Lawmakers in the Scottish Parliament in Edinburgh on Tuesday backed a motion to ask the U.K. government in London to approve the organization of a new referendum on independence.

Members of the devolved legislature, which has powers to set policy in areas such as health, education, the law, transport and environment, voted 72 to 55 in favour.

The motion was introduced by Scotland’s First Minister John Swinney, who leads the pro-independence Scottish National Party (SNP).

“With the mandate of parliament, I will now take that forward to dialogue with the U.K. government to make sure that parliament’s wishes, which, of course, are the wishes of the people, are properly put into effect,” he said.

Swinney said he had talks scheduled with U.K. Prime Minister Keir Starmer in the next few weeks.

Scotland first held a referendum in 2014 on whether to break away from the rest of the United Kingdom -- England, Wales and Northern Ireland -- but 55 percent voted to keep the status quo.
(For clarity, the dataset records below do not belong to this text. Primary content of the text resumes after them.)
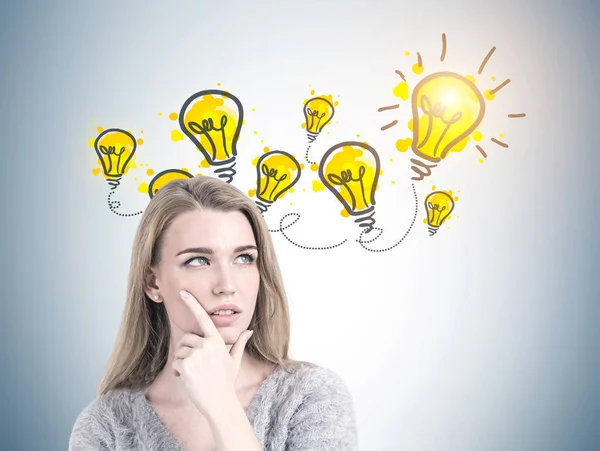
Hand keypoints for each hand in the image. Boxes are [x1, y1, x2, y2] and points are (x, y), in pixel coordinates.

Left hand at [172, 290, 253, 418]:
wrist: (220, 402)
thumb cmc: (226, 382)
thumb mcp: (234, 361)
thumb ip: (239, 343)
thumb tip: (249, 331)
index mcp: (217, 340)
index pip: (203, 317)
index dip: (192, 304)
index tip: (182, 292)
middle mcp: (206, 344)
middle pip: (186, 338)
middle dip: (185, 350)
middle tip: (193, 365)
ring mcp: (195, 354)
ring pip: (179, 351)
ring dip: (181, 362)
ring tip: (193, 374)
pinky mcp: (185, 365)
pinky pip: (175, 363)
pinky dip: (178, 372)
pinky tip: (188, 380)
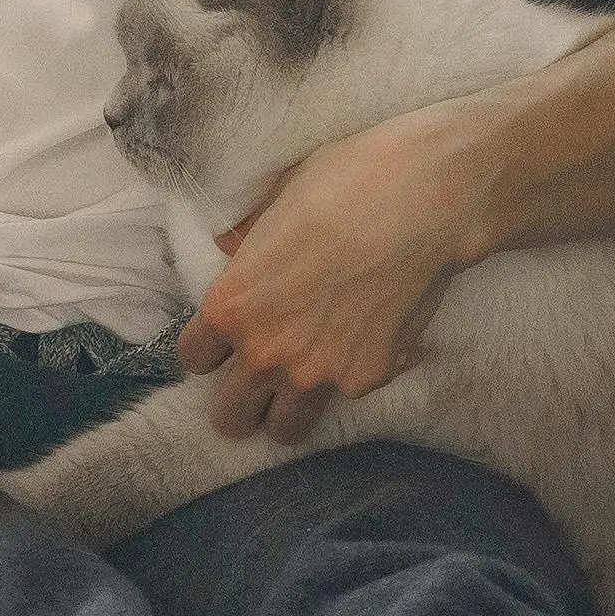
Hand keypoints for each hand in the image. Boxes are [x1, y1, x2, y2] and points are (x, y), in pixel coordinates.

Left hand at [173, 107, 493, 442]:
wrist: (421, 200)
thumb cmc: (342, 185)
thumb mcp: (274, 204)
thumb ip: (247, 245)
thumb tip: (232, 248)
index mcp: (232, 307)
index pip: (193, 359)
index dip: (209, 349)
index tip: (225, 340)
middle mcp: (266, 352)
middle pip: (230, 416)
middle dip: (238, 401)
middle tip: (256, 382)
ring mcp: (318, 374)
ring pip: (284, 430)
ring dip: (285, 412)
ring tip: (302, 383)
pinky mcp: (368, 379)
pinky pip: (344, 395)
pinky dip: (350, 377)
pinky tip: (365, 340)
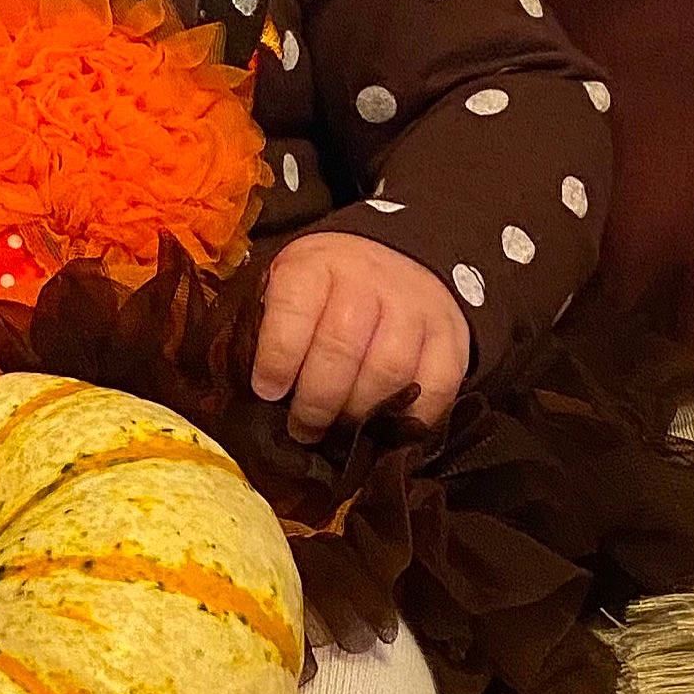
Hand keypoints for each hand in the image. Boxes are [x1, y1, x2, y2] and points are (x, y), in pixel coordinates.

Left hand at [251, 232, 469, 440]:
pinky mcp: (451, 337)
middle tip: (301, 429)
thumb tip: (243, 383)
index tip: (267, 392)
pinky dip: (410, 420)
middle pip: (342, 347)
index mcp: (316, 264)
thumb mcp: (289, 283)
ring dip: (358, 415)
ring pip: (388, 371)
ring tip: (339, 434)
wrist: (398, 259)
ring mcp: (415, 307)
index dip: (277, 357)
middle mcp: (368, 280)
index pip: (294, 309)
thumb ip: (270, 323)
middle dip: (316, 401)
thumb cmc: (327, 286)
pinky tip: (384, 430)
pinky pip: (436, 388)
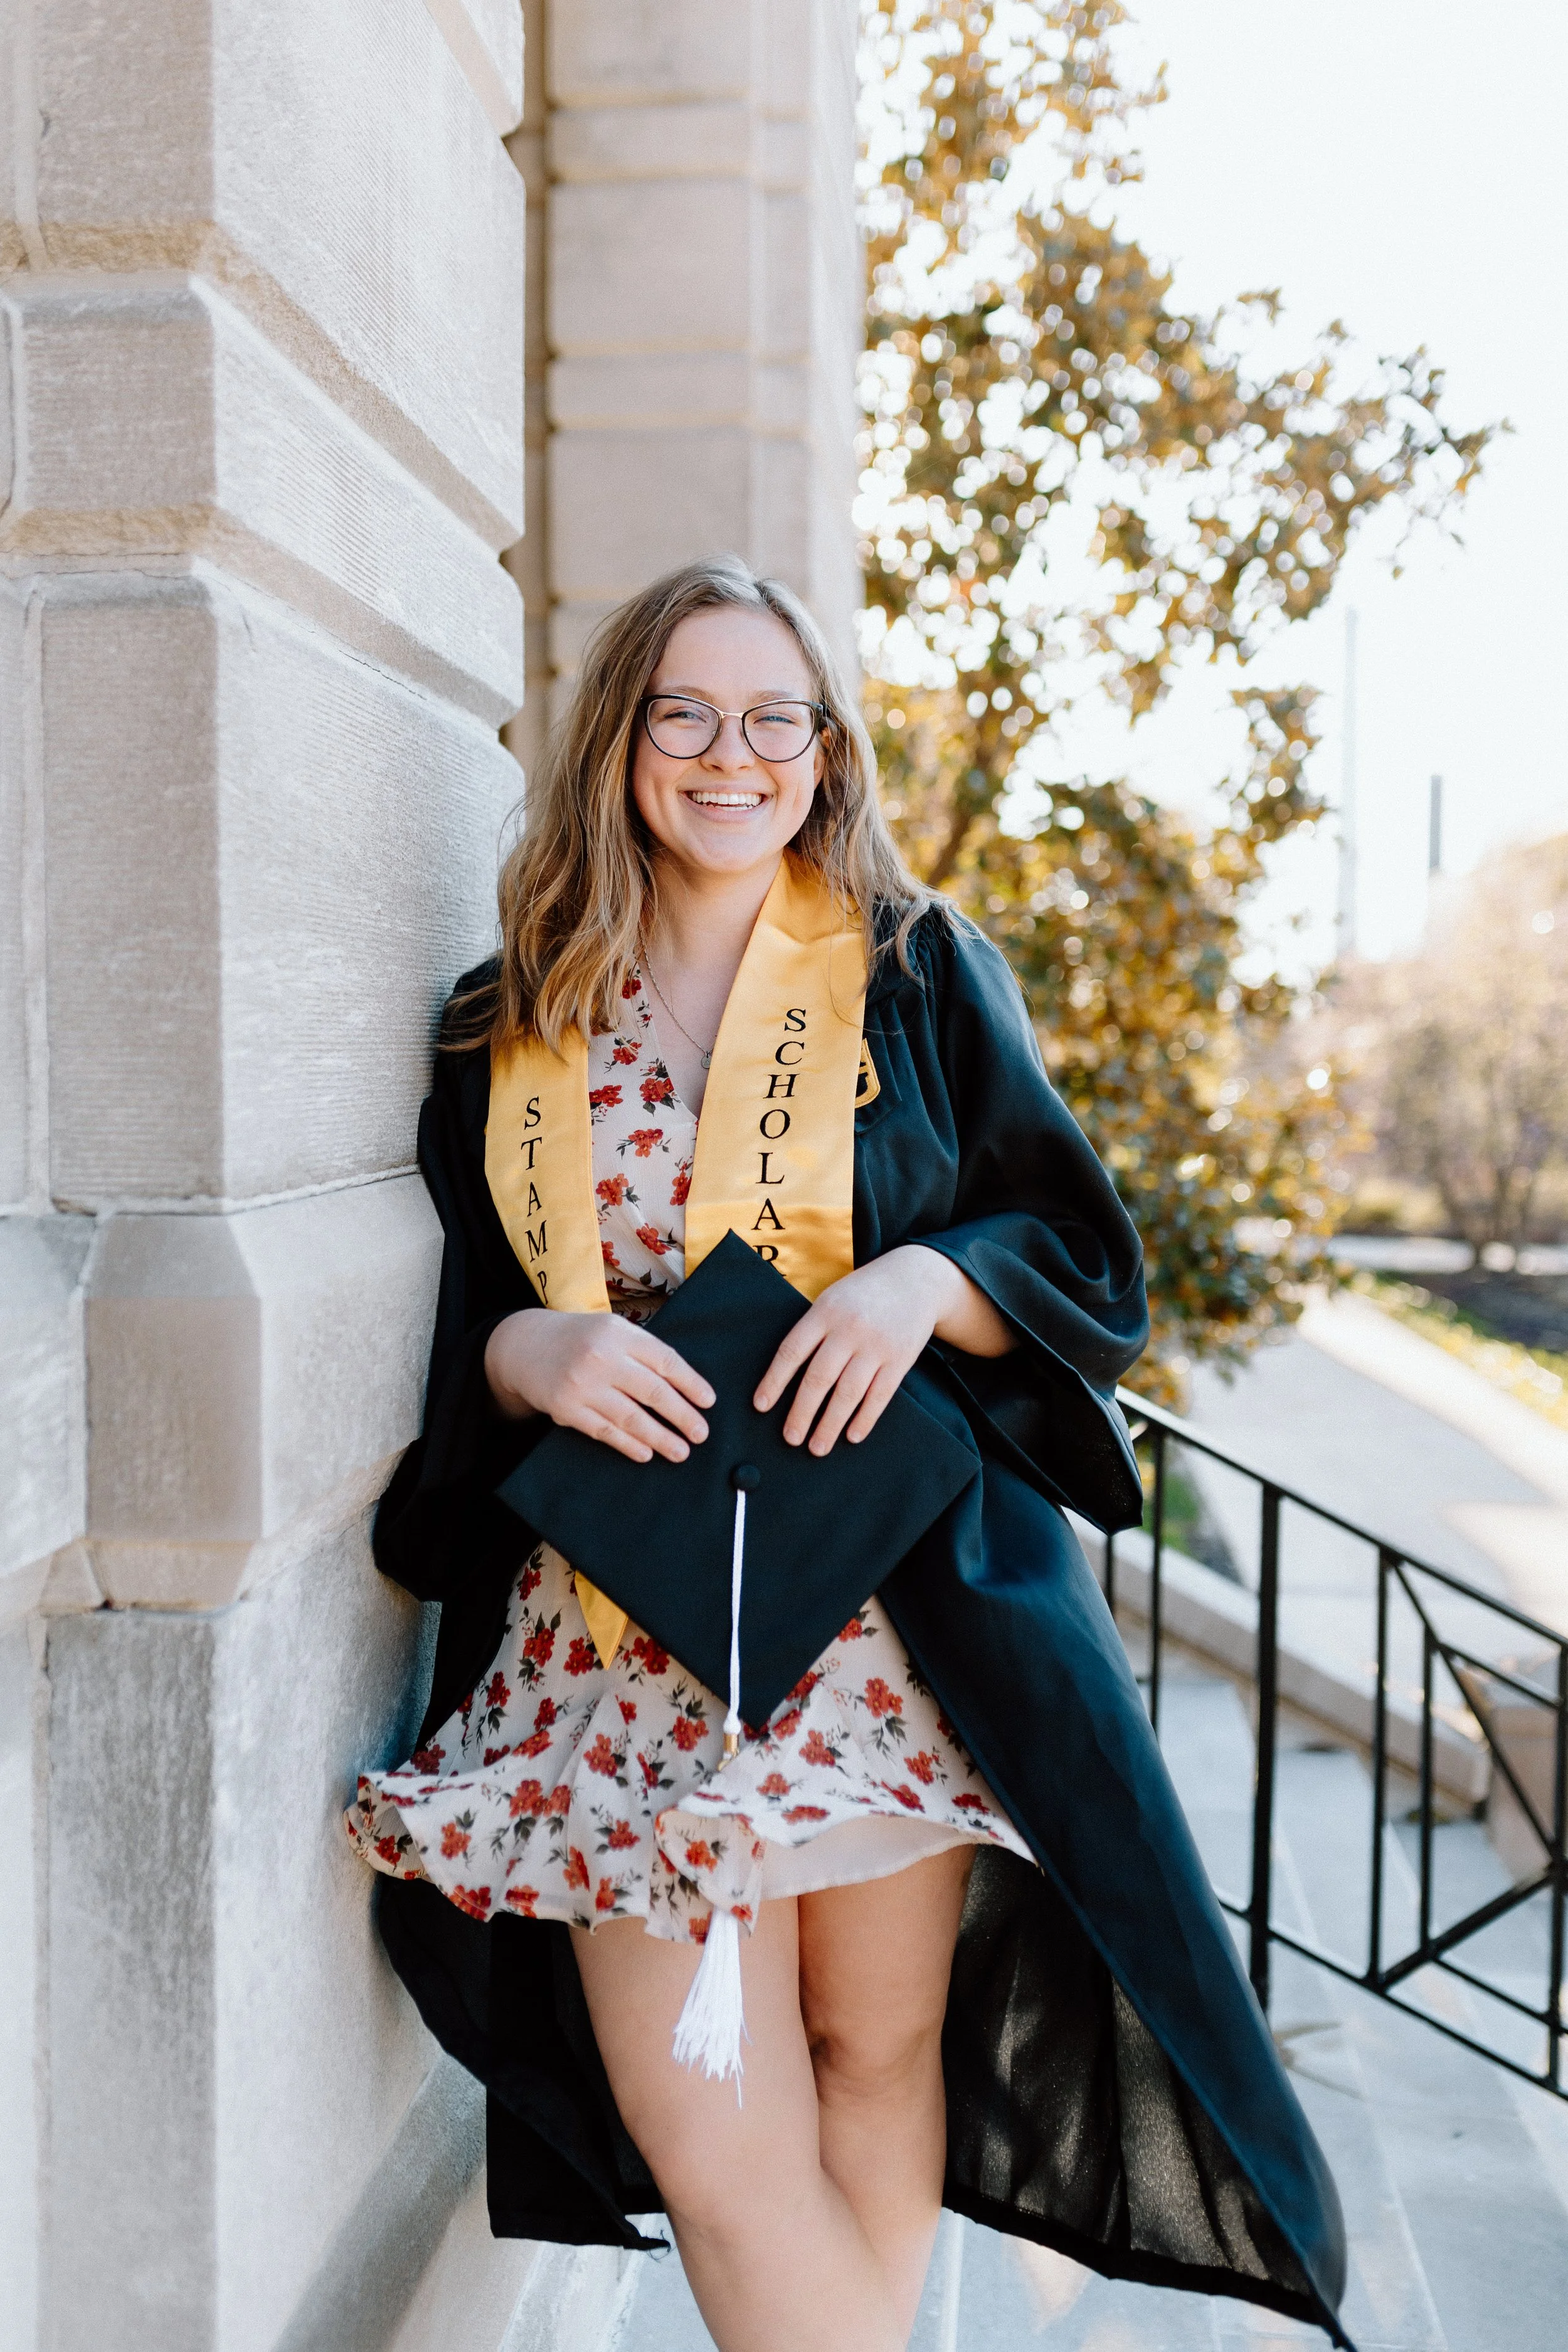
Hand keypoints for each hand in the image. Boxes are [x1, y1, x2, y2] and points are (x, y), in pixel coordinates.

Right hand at [484, 1310, 714, 1465]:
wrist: (525, 1346)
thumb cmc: (581, 1339)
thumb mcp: (612, 1330)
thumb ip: (643, 1351)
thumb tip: (686, 1385)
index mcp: (619, 1333)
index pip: (664, 1360)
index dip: (690, 1383)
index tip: (708, 1402)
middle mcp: (601, 1357)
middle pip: (652, 1391)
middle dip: (682, 1415)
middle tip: (701, 1434)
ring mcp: (582, 1384)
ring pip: (631, 1417)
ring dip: (660, 1438)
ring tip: (681, 1452)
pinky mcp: (565, 1409)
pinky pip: (604, 1431)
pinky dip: (628, 1444)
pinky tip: (646, 1453)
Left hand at [752, 1246, 1012, 1456]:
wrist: (916, 1278)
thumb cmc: (863, 1294)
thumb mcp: (832, 1299)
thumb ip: (812, 1330)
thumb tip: (784, 1375)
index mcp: (825, 1312)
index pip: (792, 1351)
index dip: (774, 1381)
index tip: (761, 1406)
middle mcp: (849, 1328)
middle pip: (819, 1378)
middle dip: (802, 1413)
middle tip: (790, 1438)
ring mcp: (877, 1345)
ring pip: (848, 1392)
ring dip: (830, 1424)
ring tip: (817, 1447)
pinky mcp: (901, 1358)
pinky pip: (879, 1395)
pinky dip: (865, 1419)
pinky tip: (852, 1436)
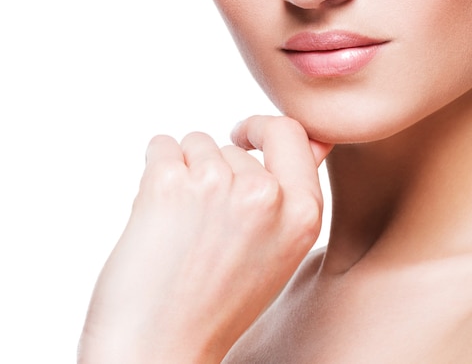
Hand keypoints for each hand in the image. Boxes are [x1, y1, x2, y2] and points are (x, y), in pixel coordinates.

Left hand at [78, 116, 332, 363]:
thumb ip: (297, 190)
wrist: (159, 350)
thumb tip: (317, 140)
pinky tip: (156, 211)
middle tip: (203, 226)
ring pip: (196, 142)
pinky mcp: (168, 183)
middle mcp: (266, 196)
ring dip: (184, 171)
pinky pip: (161, 144)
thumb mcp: (280, 247)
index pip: (291, 131)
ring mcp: (217, 186)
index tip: (243, 139)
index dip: (262, 130)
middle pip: (233, 146)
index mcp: (304, 213)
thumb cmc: (217, 301)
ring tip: (181, 226)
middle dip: (214, 171)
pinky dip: (154, 167)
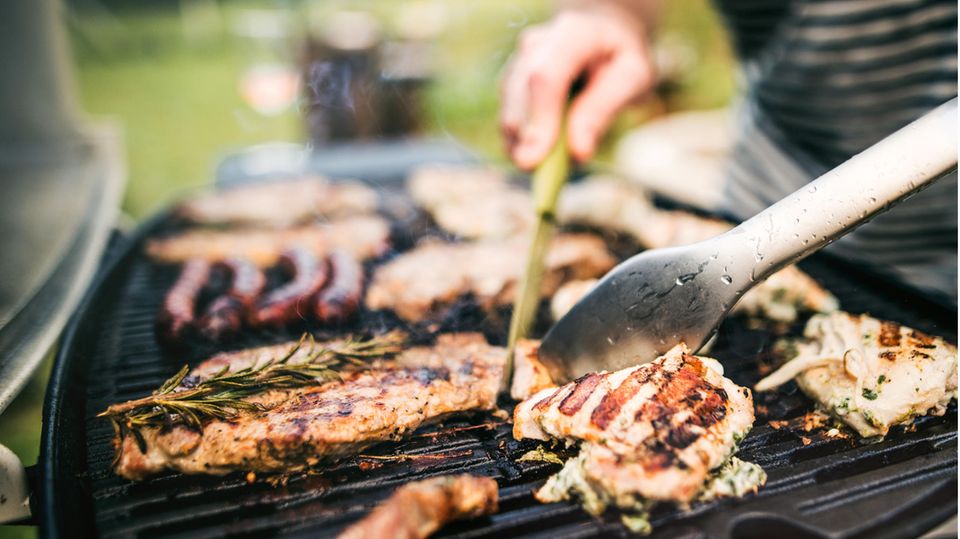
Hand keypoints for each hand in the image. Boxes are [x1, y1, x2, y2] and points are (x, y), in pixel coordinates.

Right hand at [500, 7, 655, 169]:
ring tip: (548, 167)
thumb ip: (604, 110)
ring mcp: (518, 63)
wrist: (602, 35)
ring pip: (508, 110)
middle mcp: (536, 44)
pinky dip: (522, 144)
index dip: (538, 120)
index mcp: (573, 33)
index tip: (534, 161)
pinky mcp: (510, 84)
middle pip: (518, 94)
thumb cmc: (620, 58)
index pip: (545, 76)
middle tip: (539, 174)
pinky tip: (542, 155)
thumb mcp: (633, 78)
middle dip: (525, 139)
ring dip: (522, 145)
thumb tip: (578, 153)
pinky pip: (509, 119)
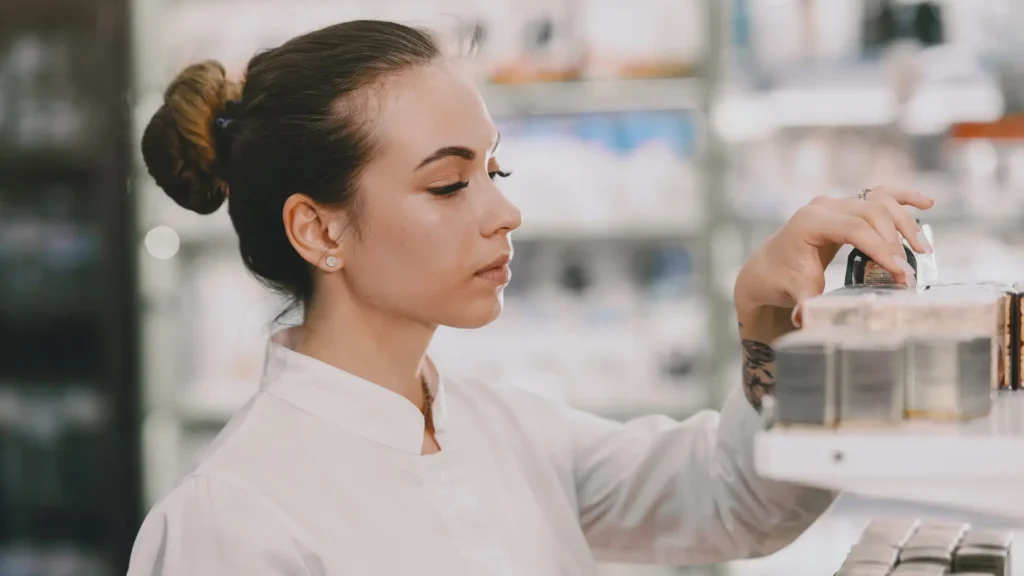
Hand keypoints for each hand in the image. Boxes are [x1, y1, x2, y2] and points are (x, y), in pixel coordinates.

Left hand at [733, 187, 933, 411]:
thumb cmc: (782, 281)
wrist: (769, 269)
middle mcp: (823, 207)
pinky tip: (926, 204)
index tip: (900, 272)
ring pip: (878, 202)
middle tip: (908, 272)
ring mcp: (835, 203)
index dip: (880, 249)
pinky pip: (878, 195)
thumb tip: (805, 319)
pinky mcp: (845, 206)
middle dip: (894, 242)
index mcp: (809, 222)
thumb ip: (805, 303)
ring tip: (923, 249)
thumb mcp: (795, 293)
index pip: (854, 229)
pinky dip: (902, 198)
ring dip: (904, 223)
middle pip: (871, 212)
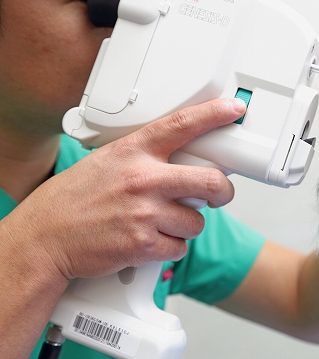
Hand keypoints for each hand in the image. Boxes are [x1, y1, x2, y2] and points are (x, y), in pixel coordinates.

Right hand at [1, 98, 244, 281]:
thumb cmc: (76, 199)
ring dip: (186, 226)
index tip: (234, 109)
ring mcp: (144, 213)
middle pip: (210, 181)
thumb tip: (184, 161)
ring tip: (160, 224)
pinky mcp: (143, 244)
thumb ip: (146, 159)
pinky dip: (171, 249)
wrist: (45, 236)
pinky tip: (148, 242)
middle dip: (224, 192)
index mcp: (133, 152)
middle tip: (220, 195)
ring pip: (196, 221)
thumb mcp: (109, 162)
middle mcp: (142, 179)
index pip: (182, 124)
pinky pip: (180, 248)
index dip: (213, 114)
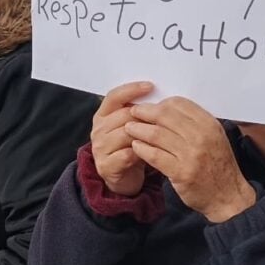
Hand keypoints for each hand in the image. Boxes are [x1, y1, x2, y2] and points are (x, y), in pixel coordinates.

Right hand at [91, 82, 153, 196]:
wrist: (123, 178)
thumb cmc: (131, 148)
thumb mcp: (133, 127)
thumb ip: (140, 113)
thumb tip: (161, 95)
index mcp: (102, 115)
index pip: (114, 96)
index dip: (132, 89)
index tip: (151, 86)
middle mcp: (98, 129)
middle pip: (123, 114)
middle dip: (146, 116)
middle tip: (166, 117)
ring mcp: (100, 148)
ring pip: (126, 134)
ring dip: (146, 135)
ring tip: (164, 136)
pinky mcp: (106, 165)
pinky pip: (127, 154)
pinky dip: (143, 153)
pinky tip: (154, 152)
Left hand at [126, 98, 254, 222]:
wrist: (228, 197)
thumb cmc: (218, 166)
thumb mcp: (214, 138)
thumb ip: (194, 124)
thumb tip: (165, 109)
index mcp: (209, 124)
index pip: (179, 104)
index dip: (160, 103)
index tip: (149, 106)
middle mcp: (202, 136)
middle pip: (165, 115)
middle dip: (145, 112)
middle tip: (132, 113)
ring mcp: (191, 155)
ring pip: (157, 134)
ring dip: (139, 129)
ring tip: (129, 128)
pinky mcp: (181, 172)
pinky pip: (155, 155)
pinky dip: (142, 149)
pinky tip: (135, 146)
The government in London, which retains countrywide powers over areas such as defence and foreign policy in all four nations of the U.K., considered the matter closed for a generation.

But Brexit, the U.K.’s divisive departure from the European Union under the Conservative party, reopened the debate.

Nationalist leaders pointed to the fact that Scotland voted by a majority to remain part of the bloc in the 2016 Brexit referendum, and that an SNP majority in Edinburgh constituted a mandate for going it alone.

In 2022, though, the U.K. Supreme Court confirmed that a new referendum on independence could only take place with the consent of the U.K. government.

After Tuesday’s vote, Labour leader Starmer’s Downing Street office said in a statement: “The U.K. Government does not support independence or another referendum.

“Ahead of 2014, there was agreement across all parties, across civic society in Scotland and across the Scottish and U.K. parliaments that there should be a referendum.

“There is no such consensus now.”

At the last elections for the 129-member Scottish Parliament held earlier this month, the SNP remained the biggest party, winning 58 seats but fell short of the 65 needed for a majority.

Swinney said after the vote that Scotland needed to be given independence before the next U.K. general election, expected in 2029, because of the threat that Nigel Farage’s anti-immigration, anti-EU Reform U.K. party would win.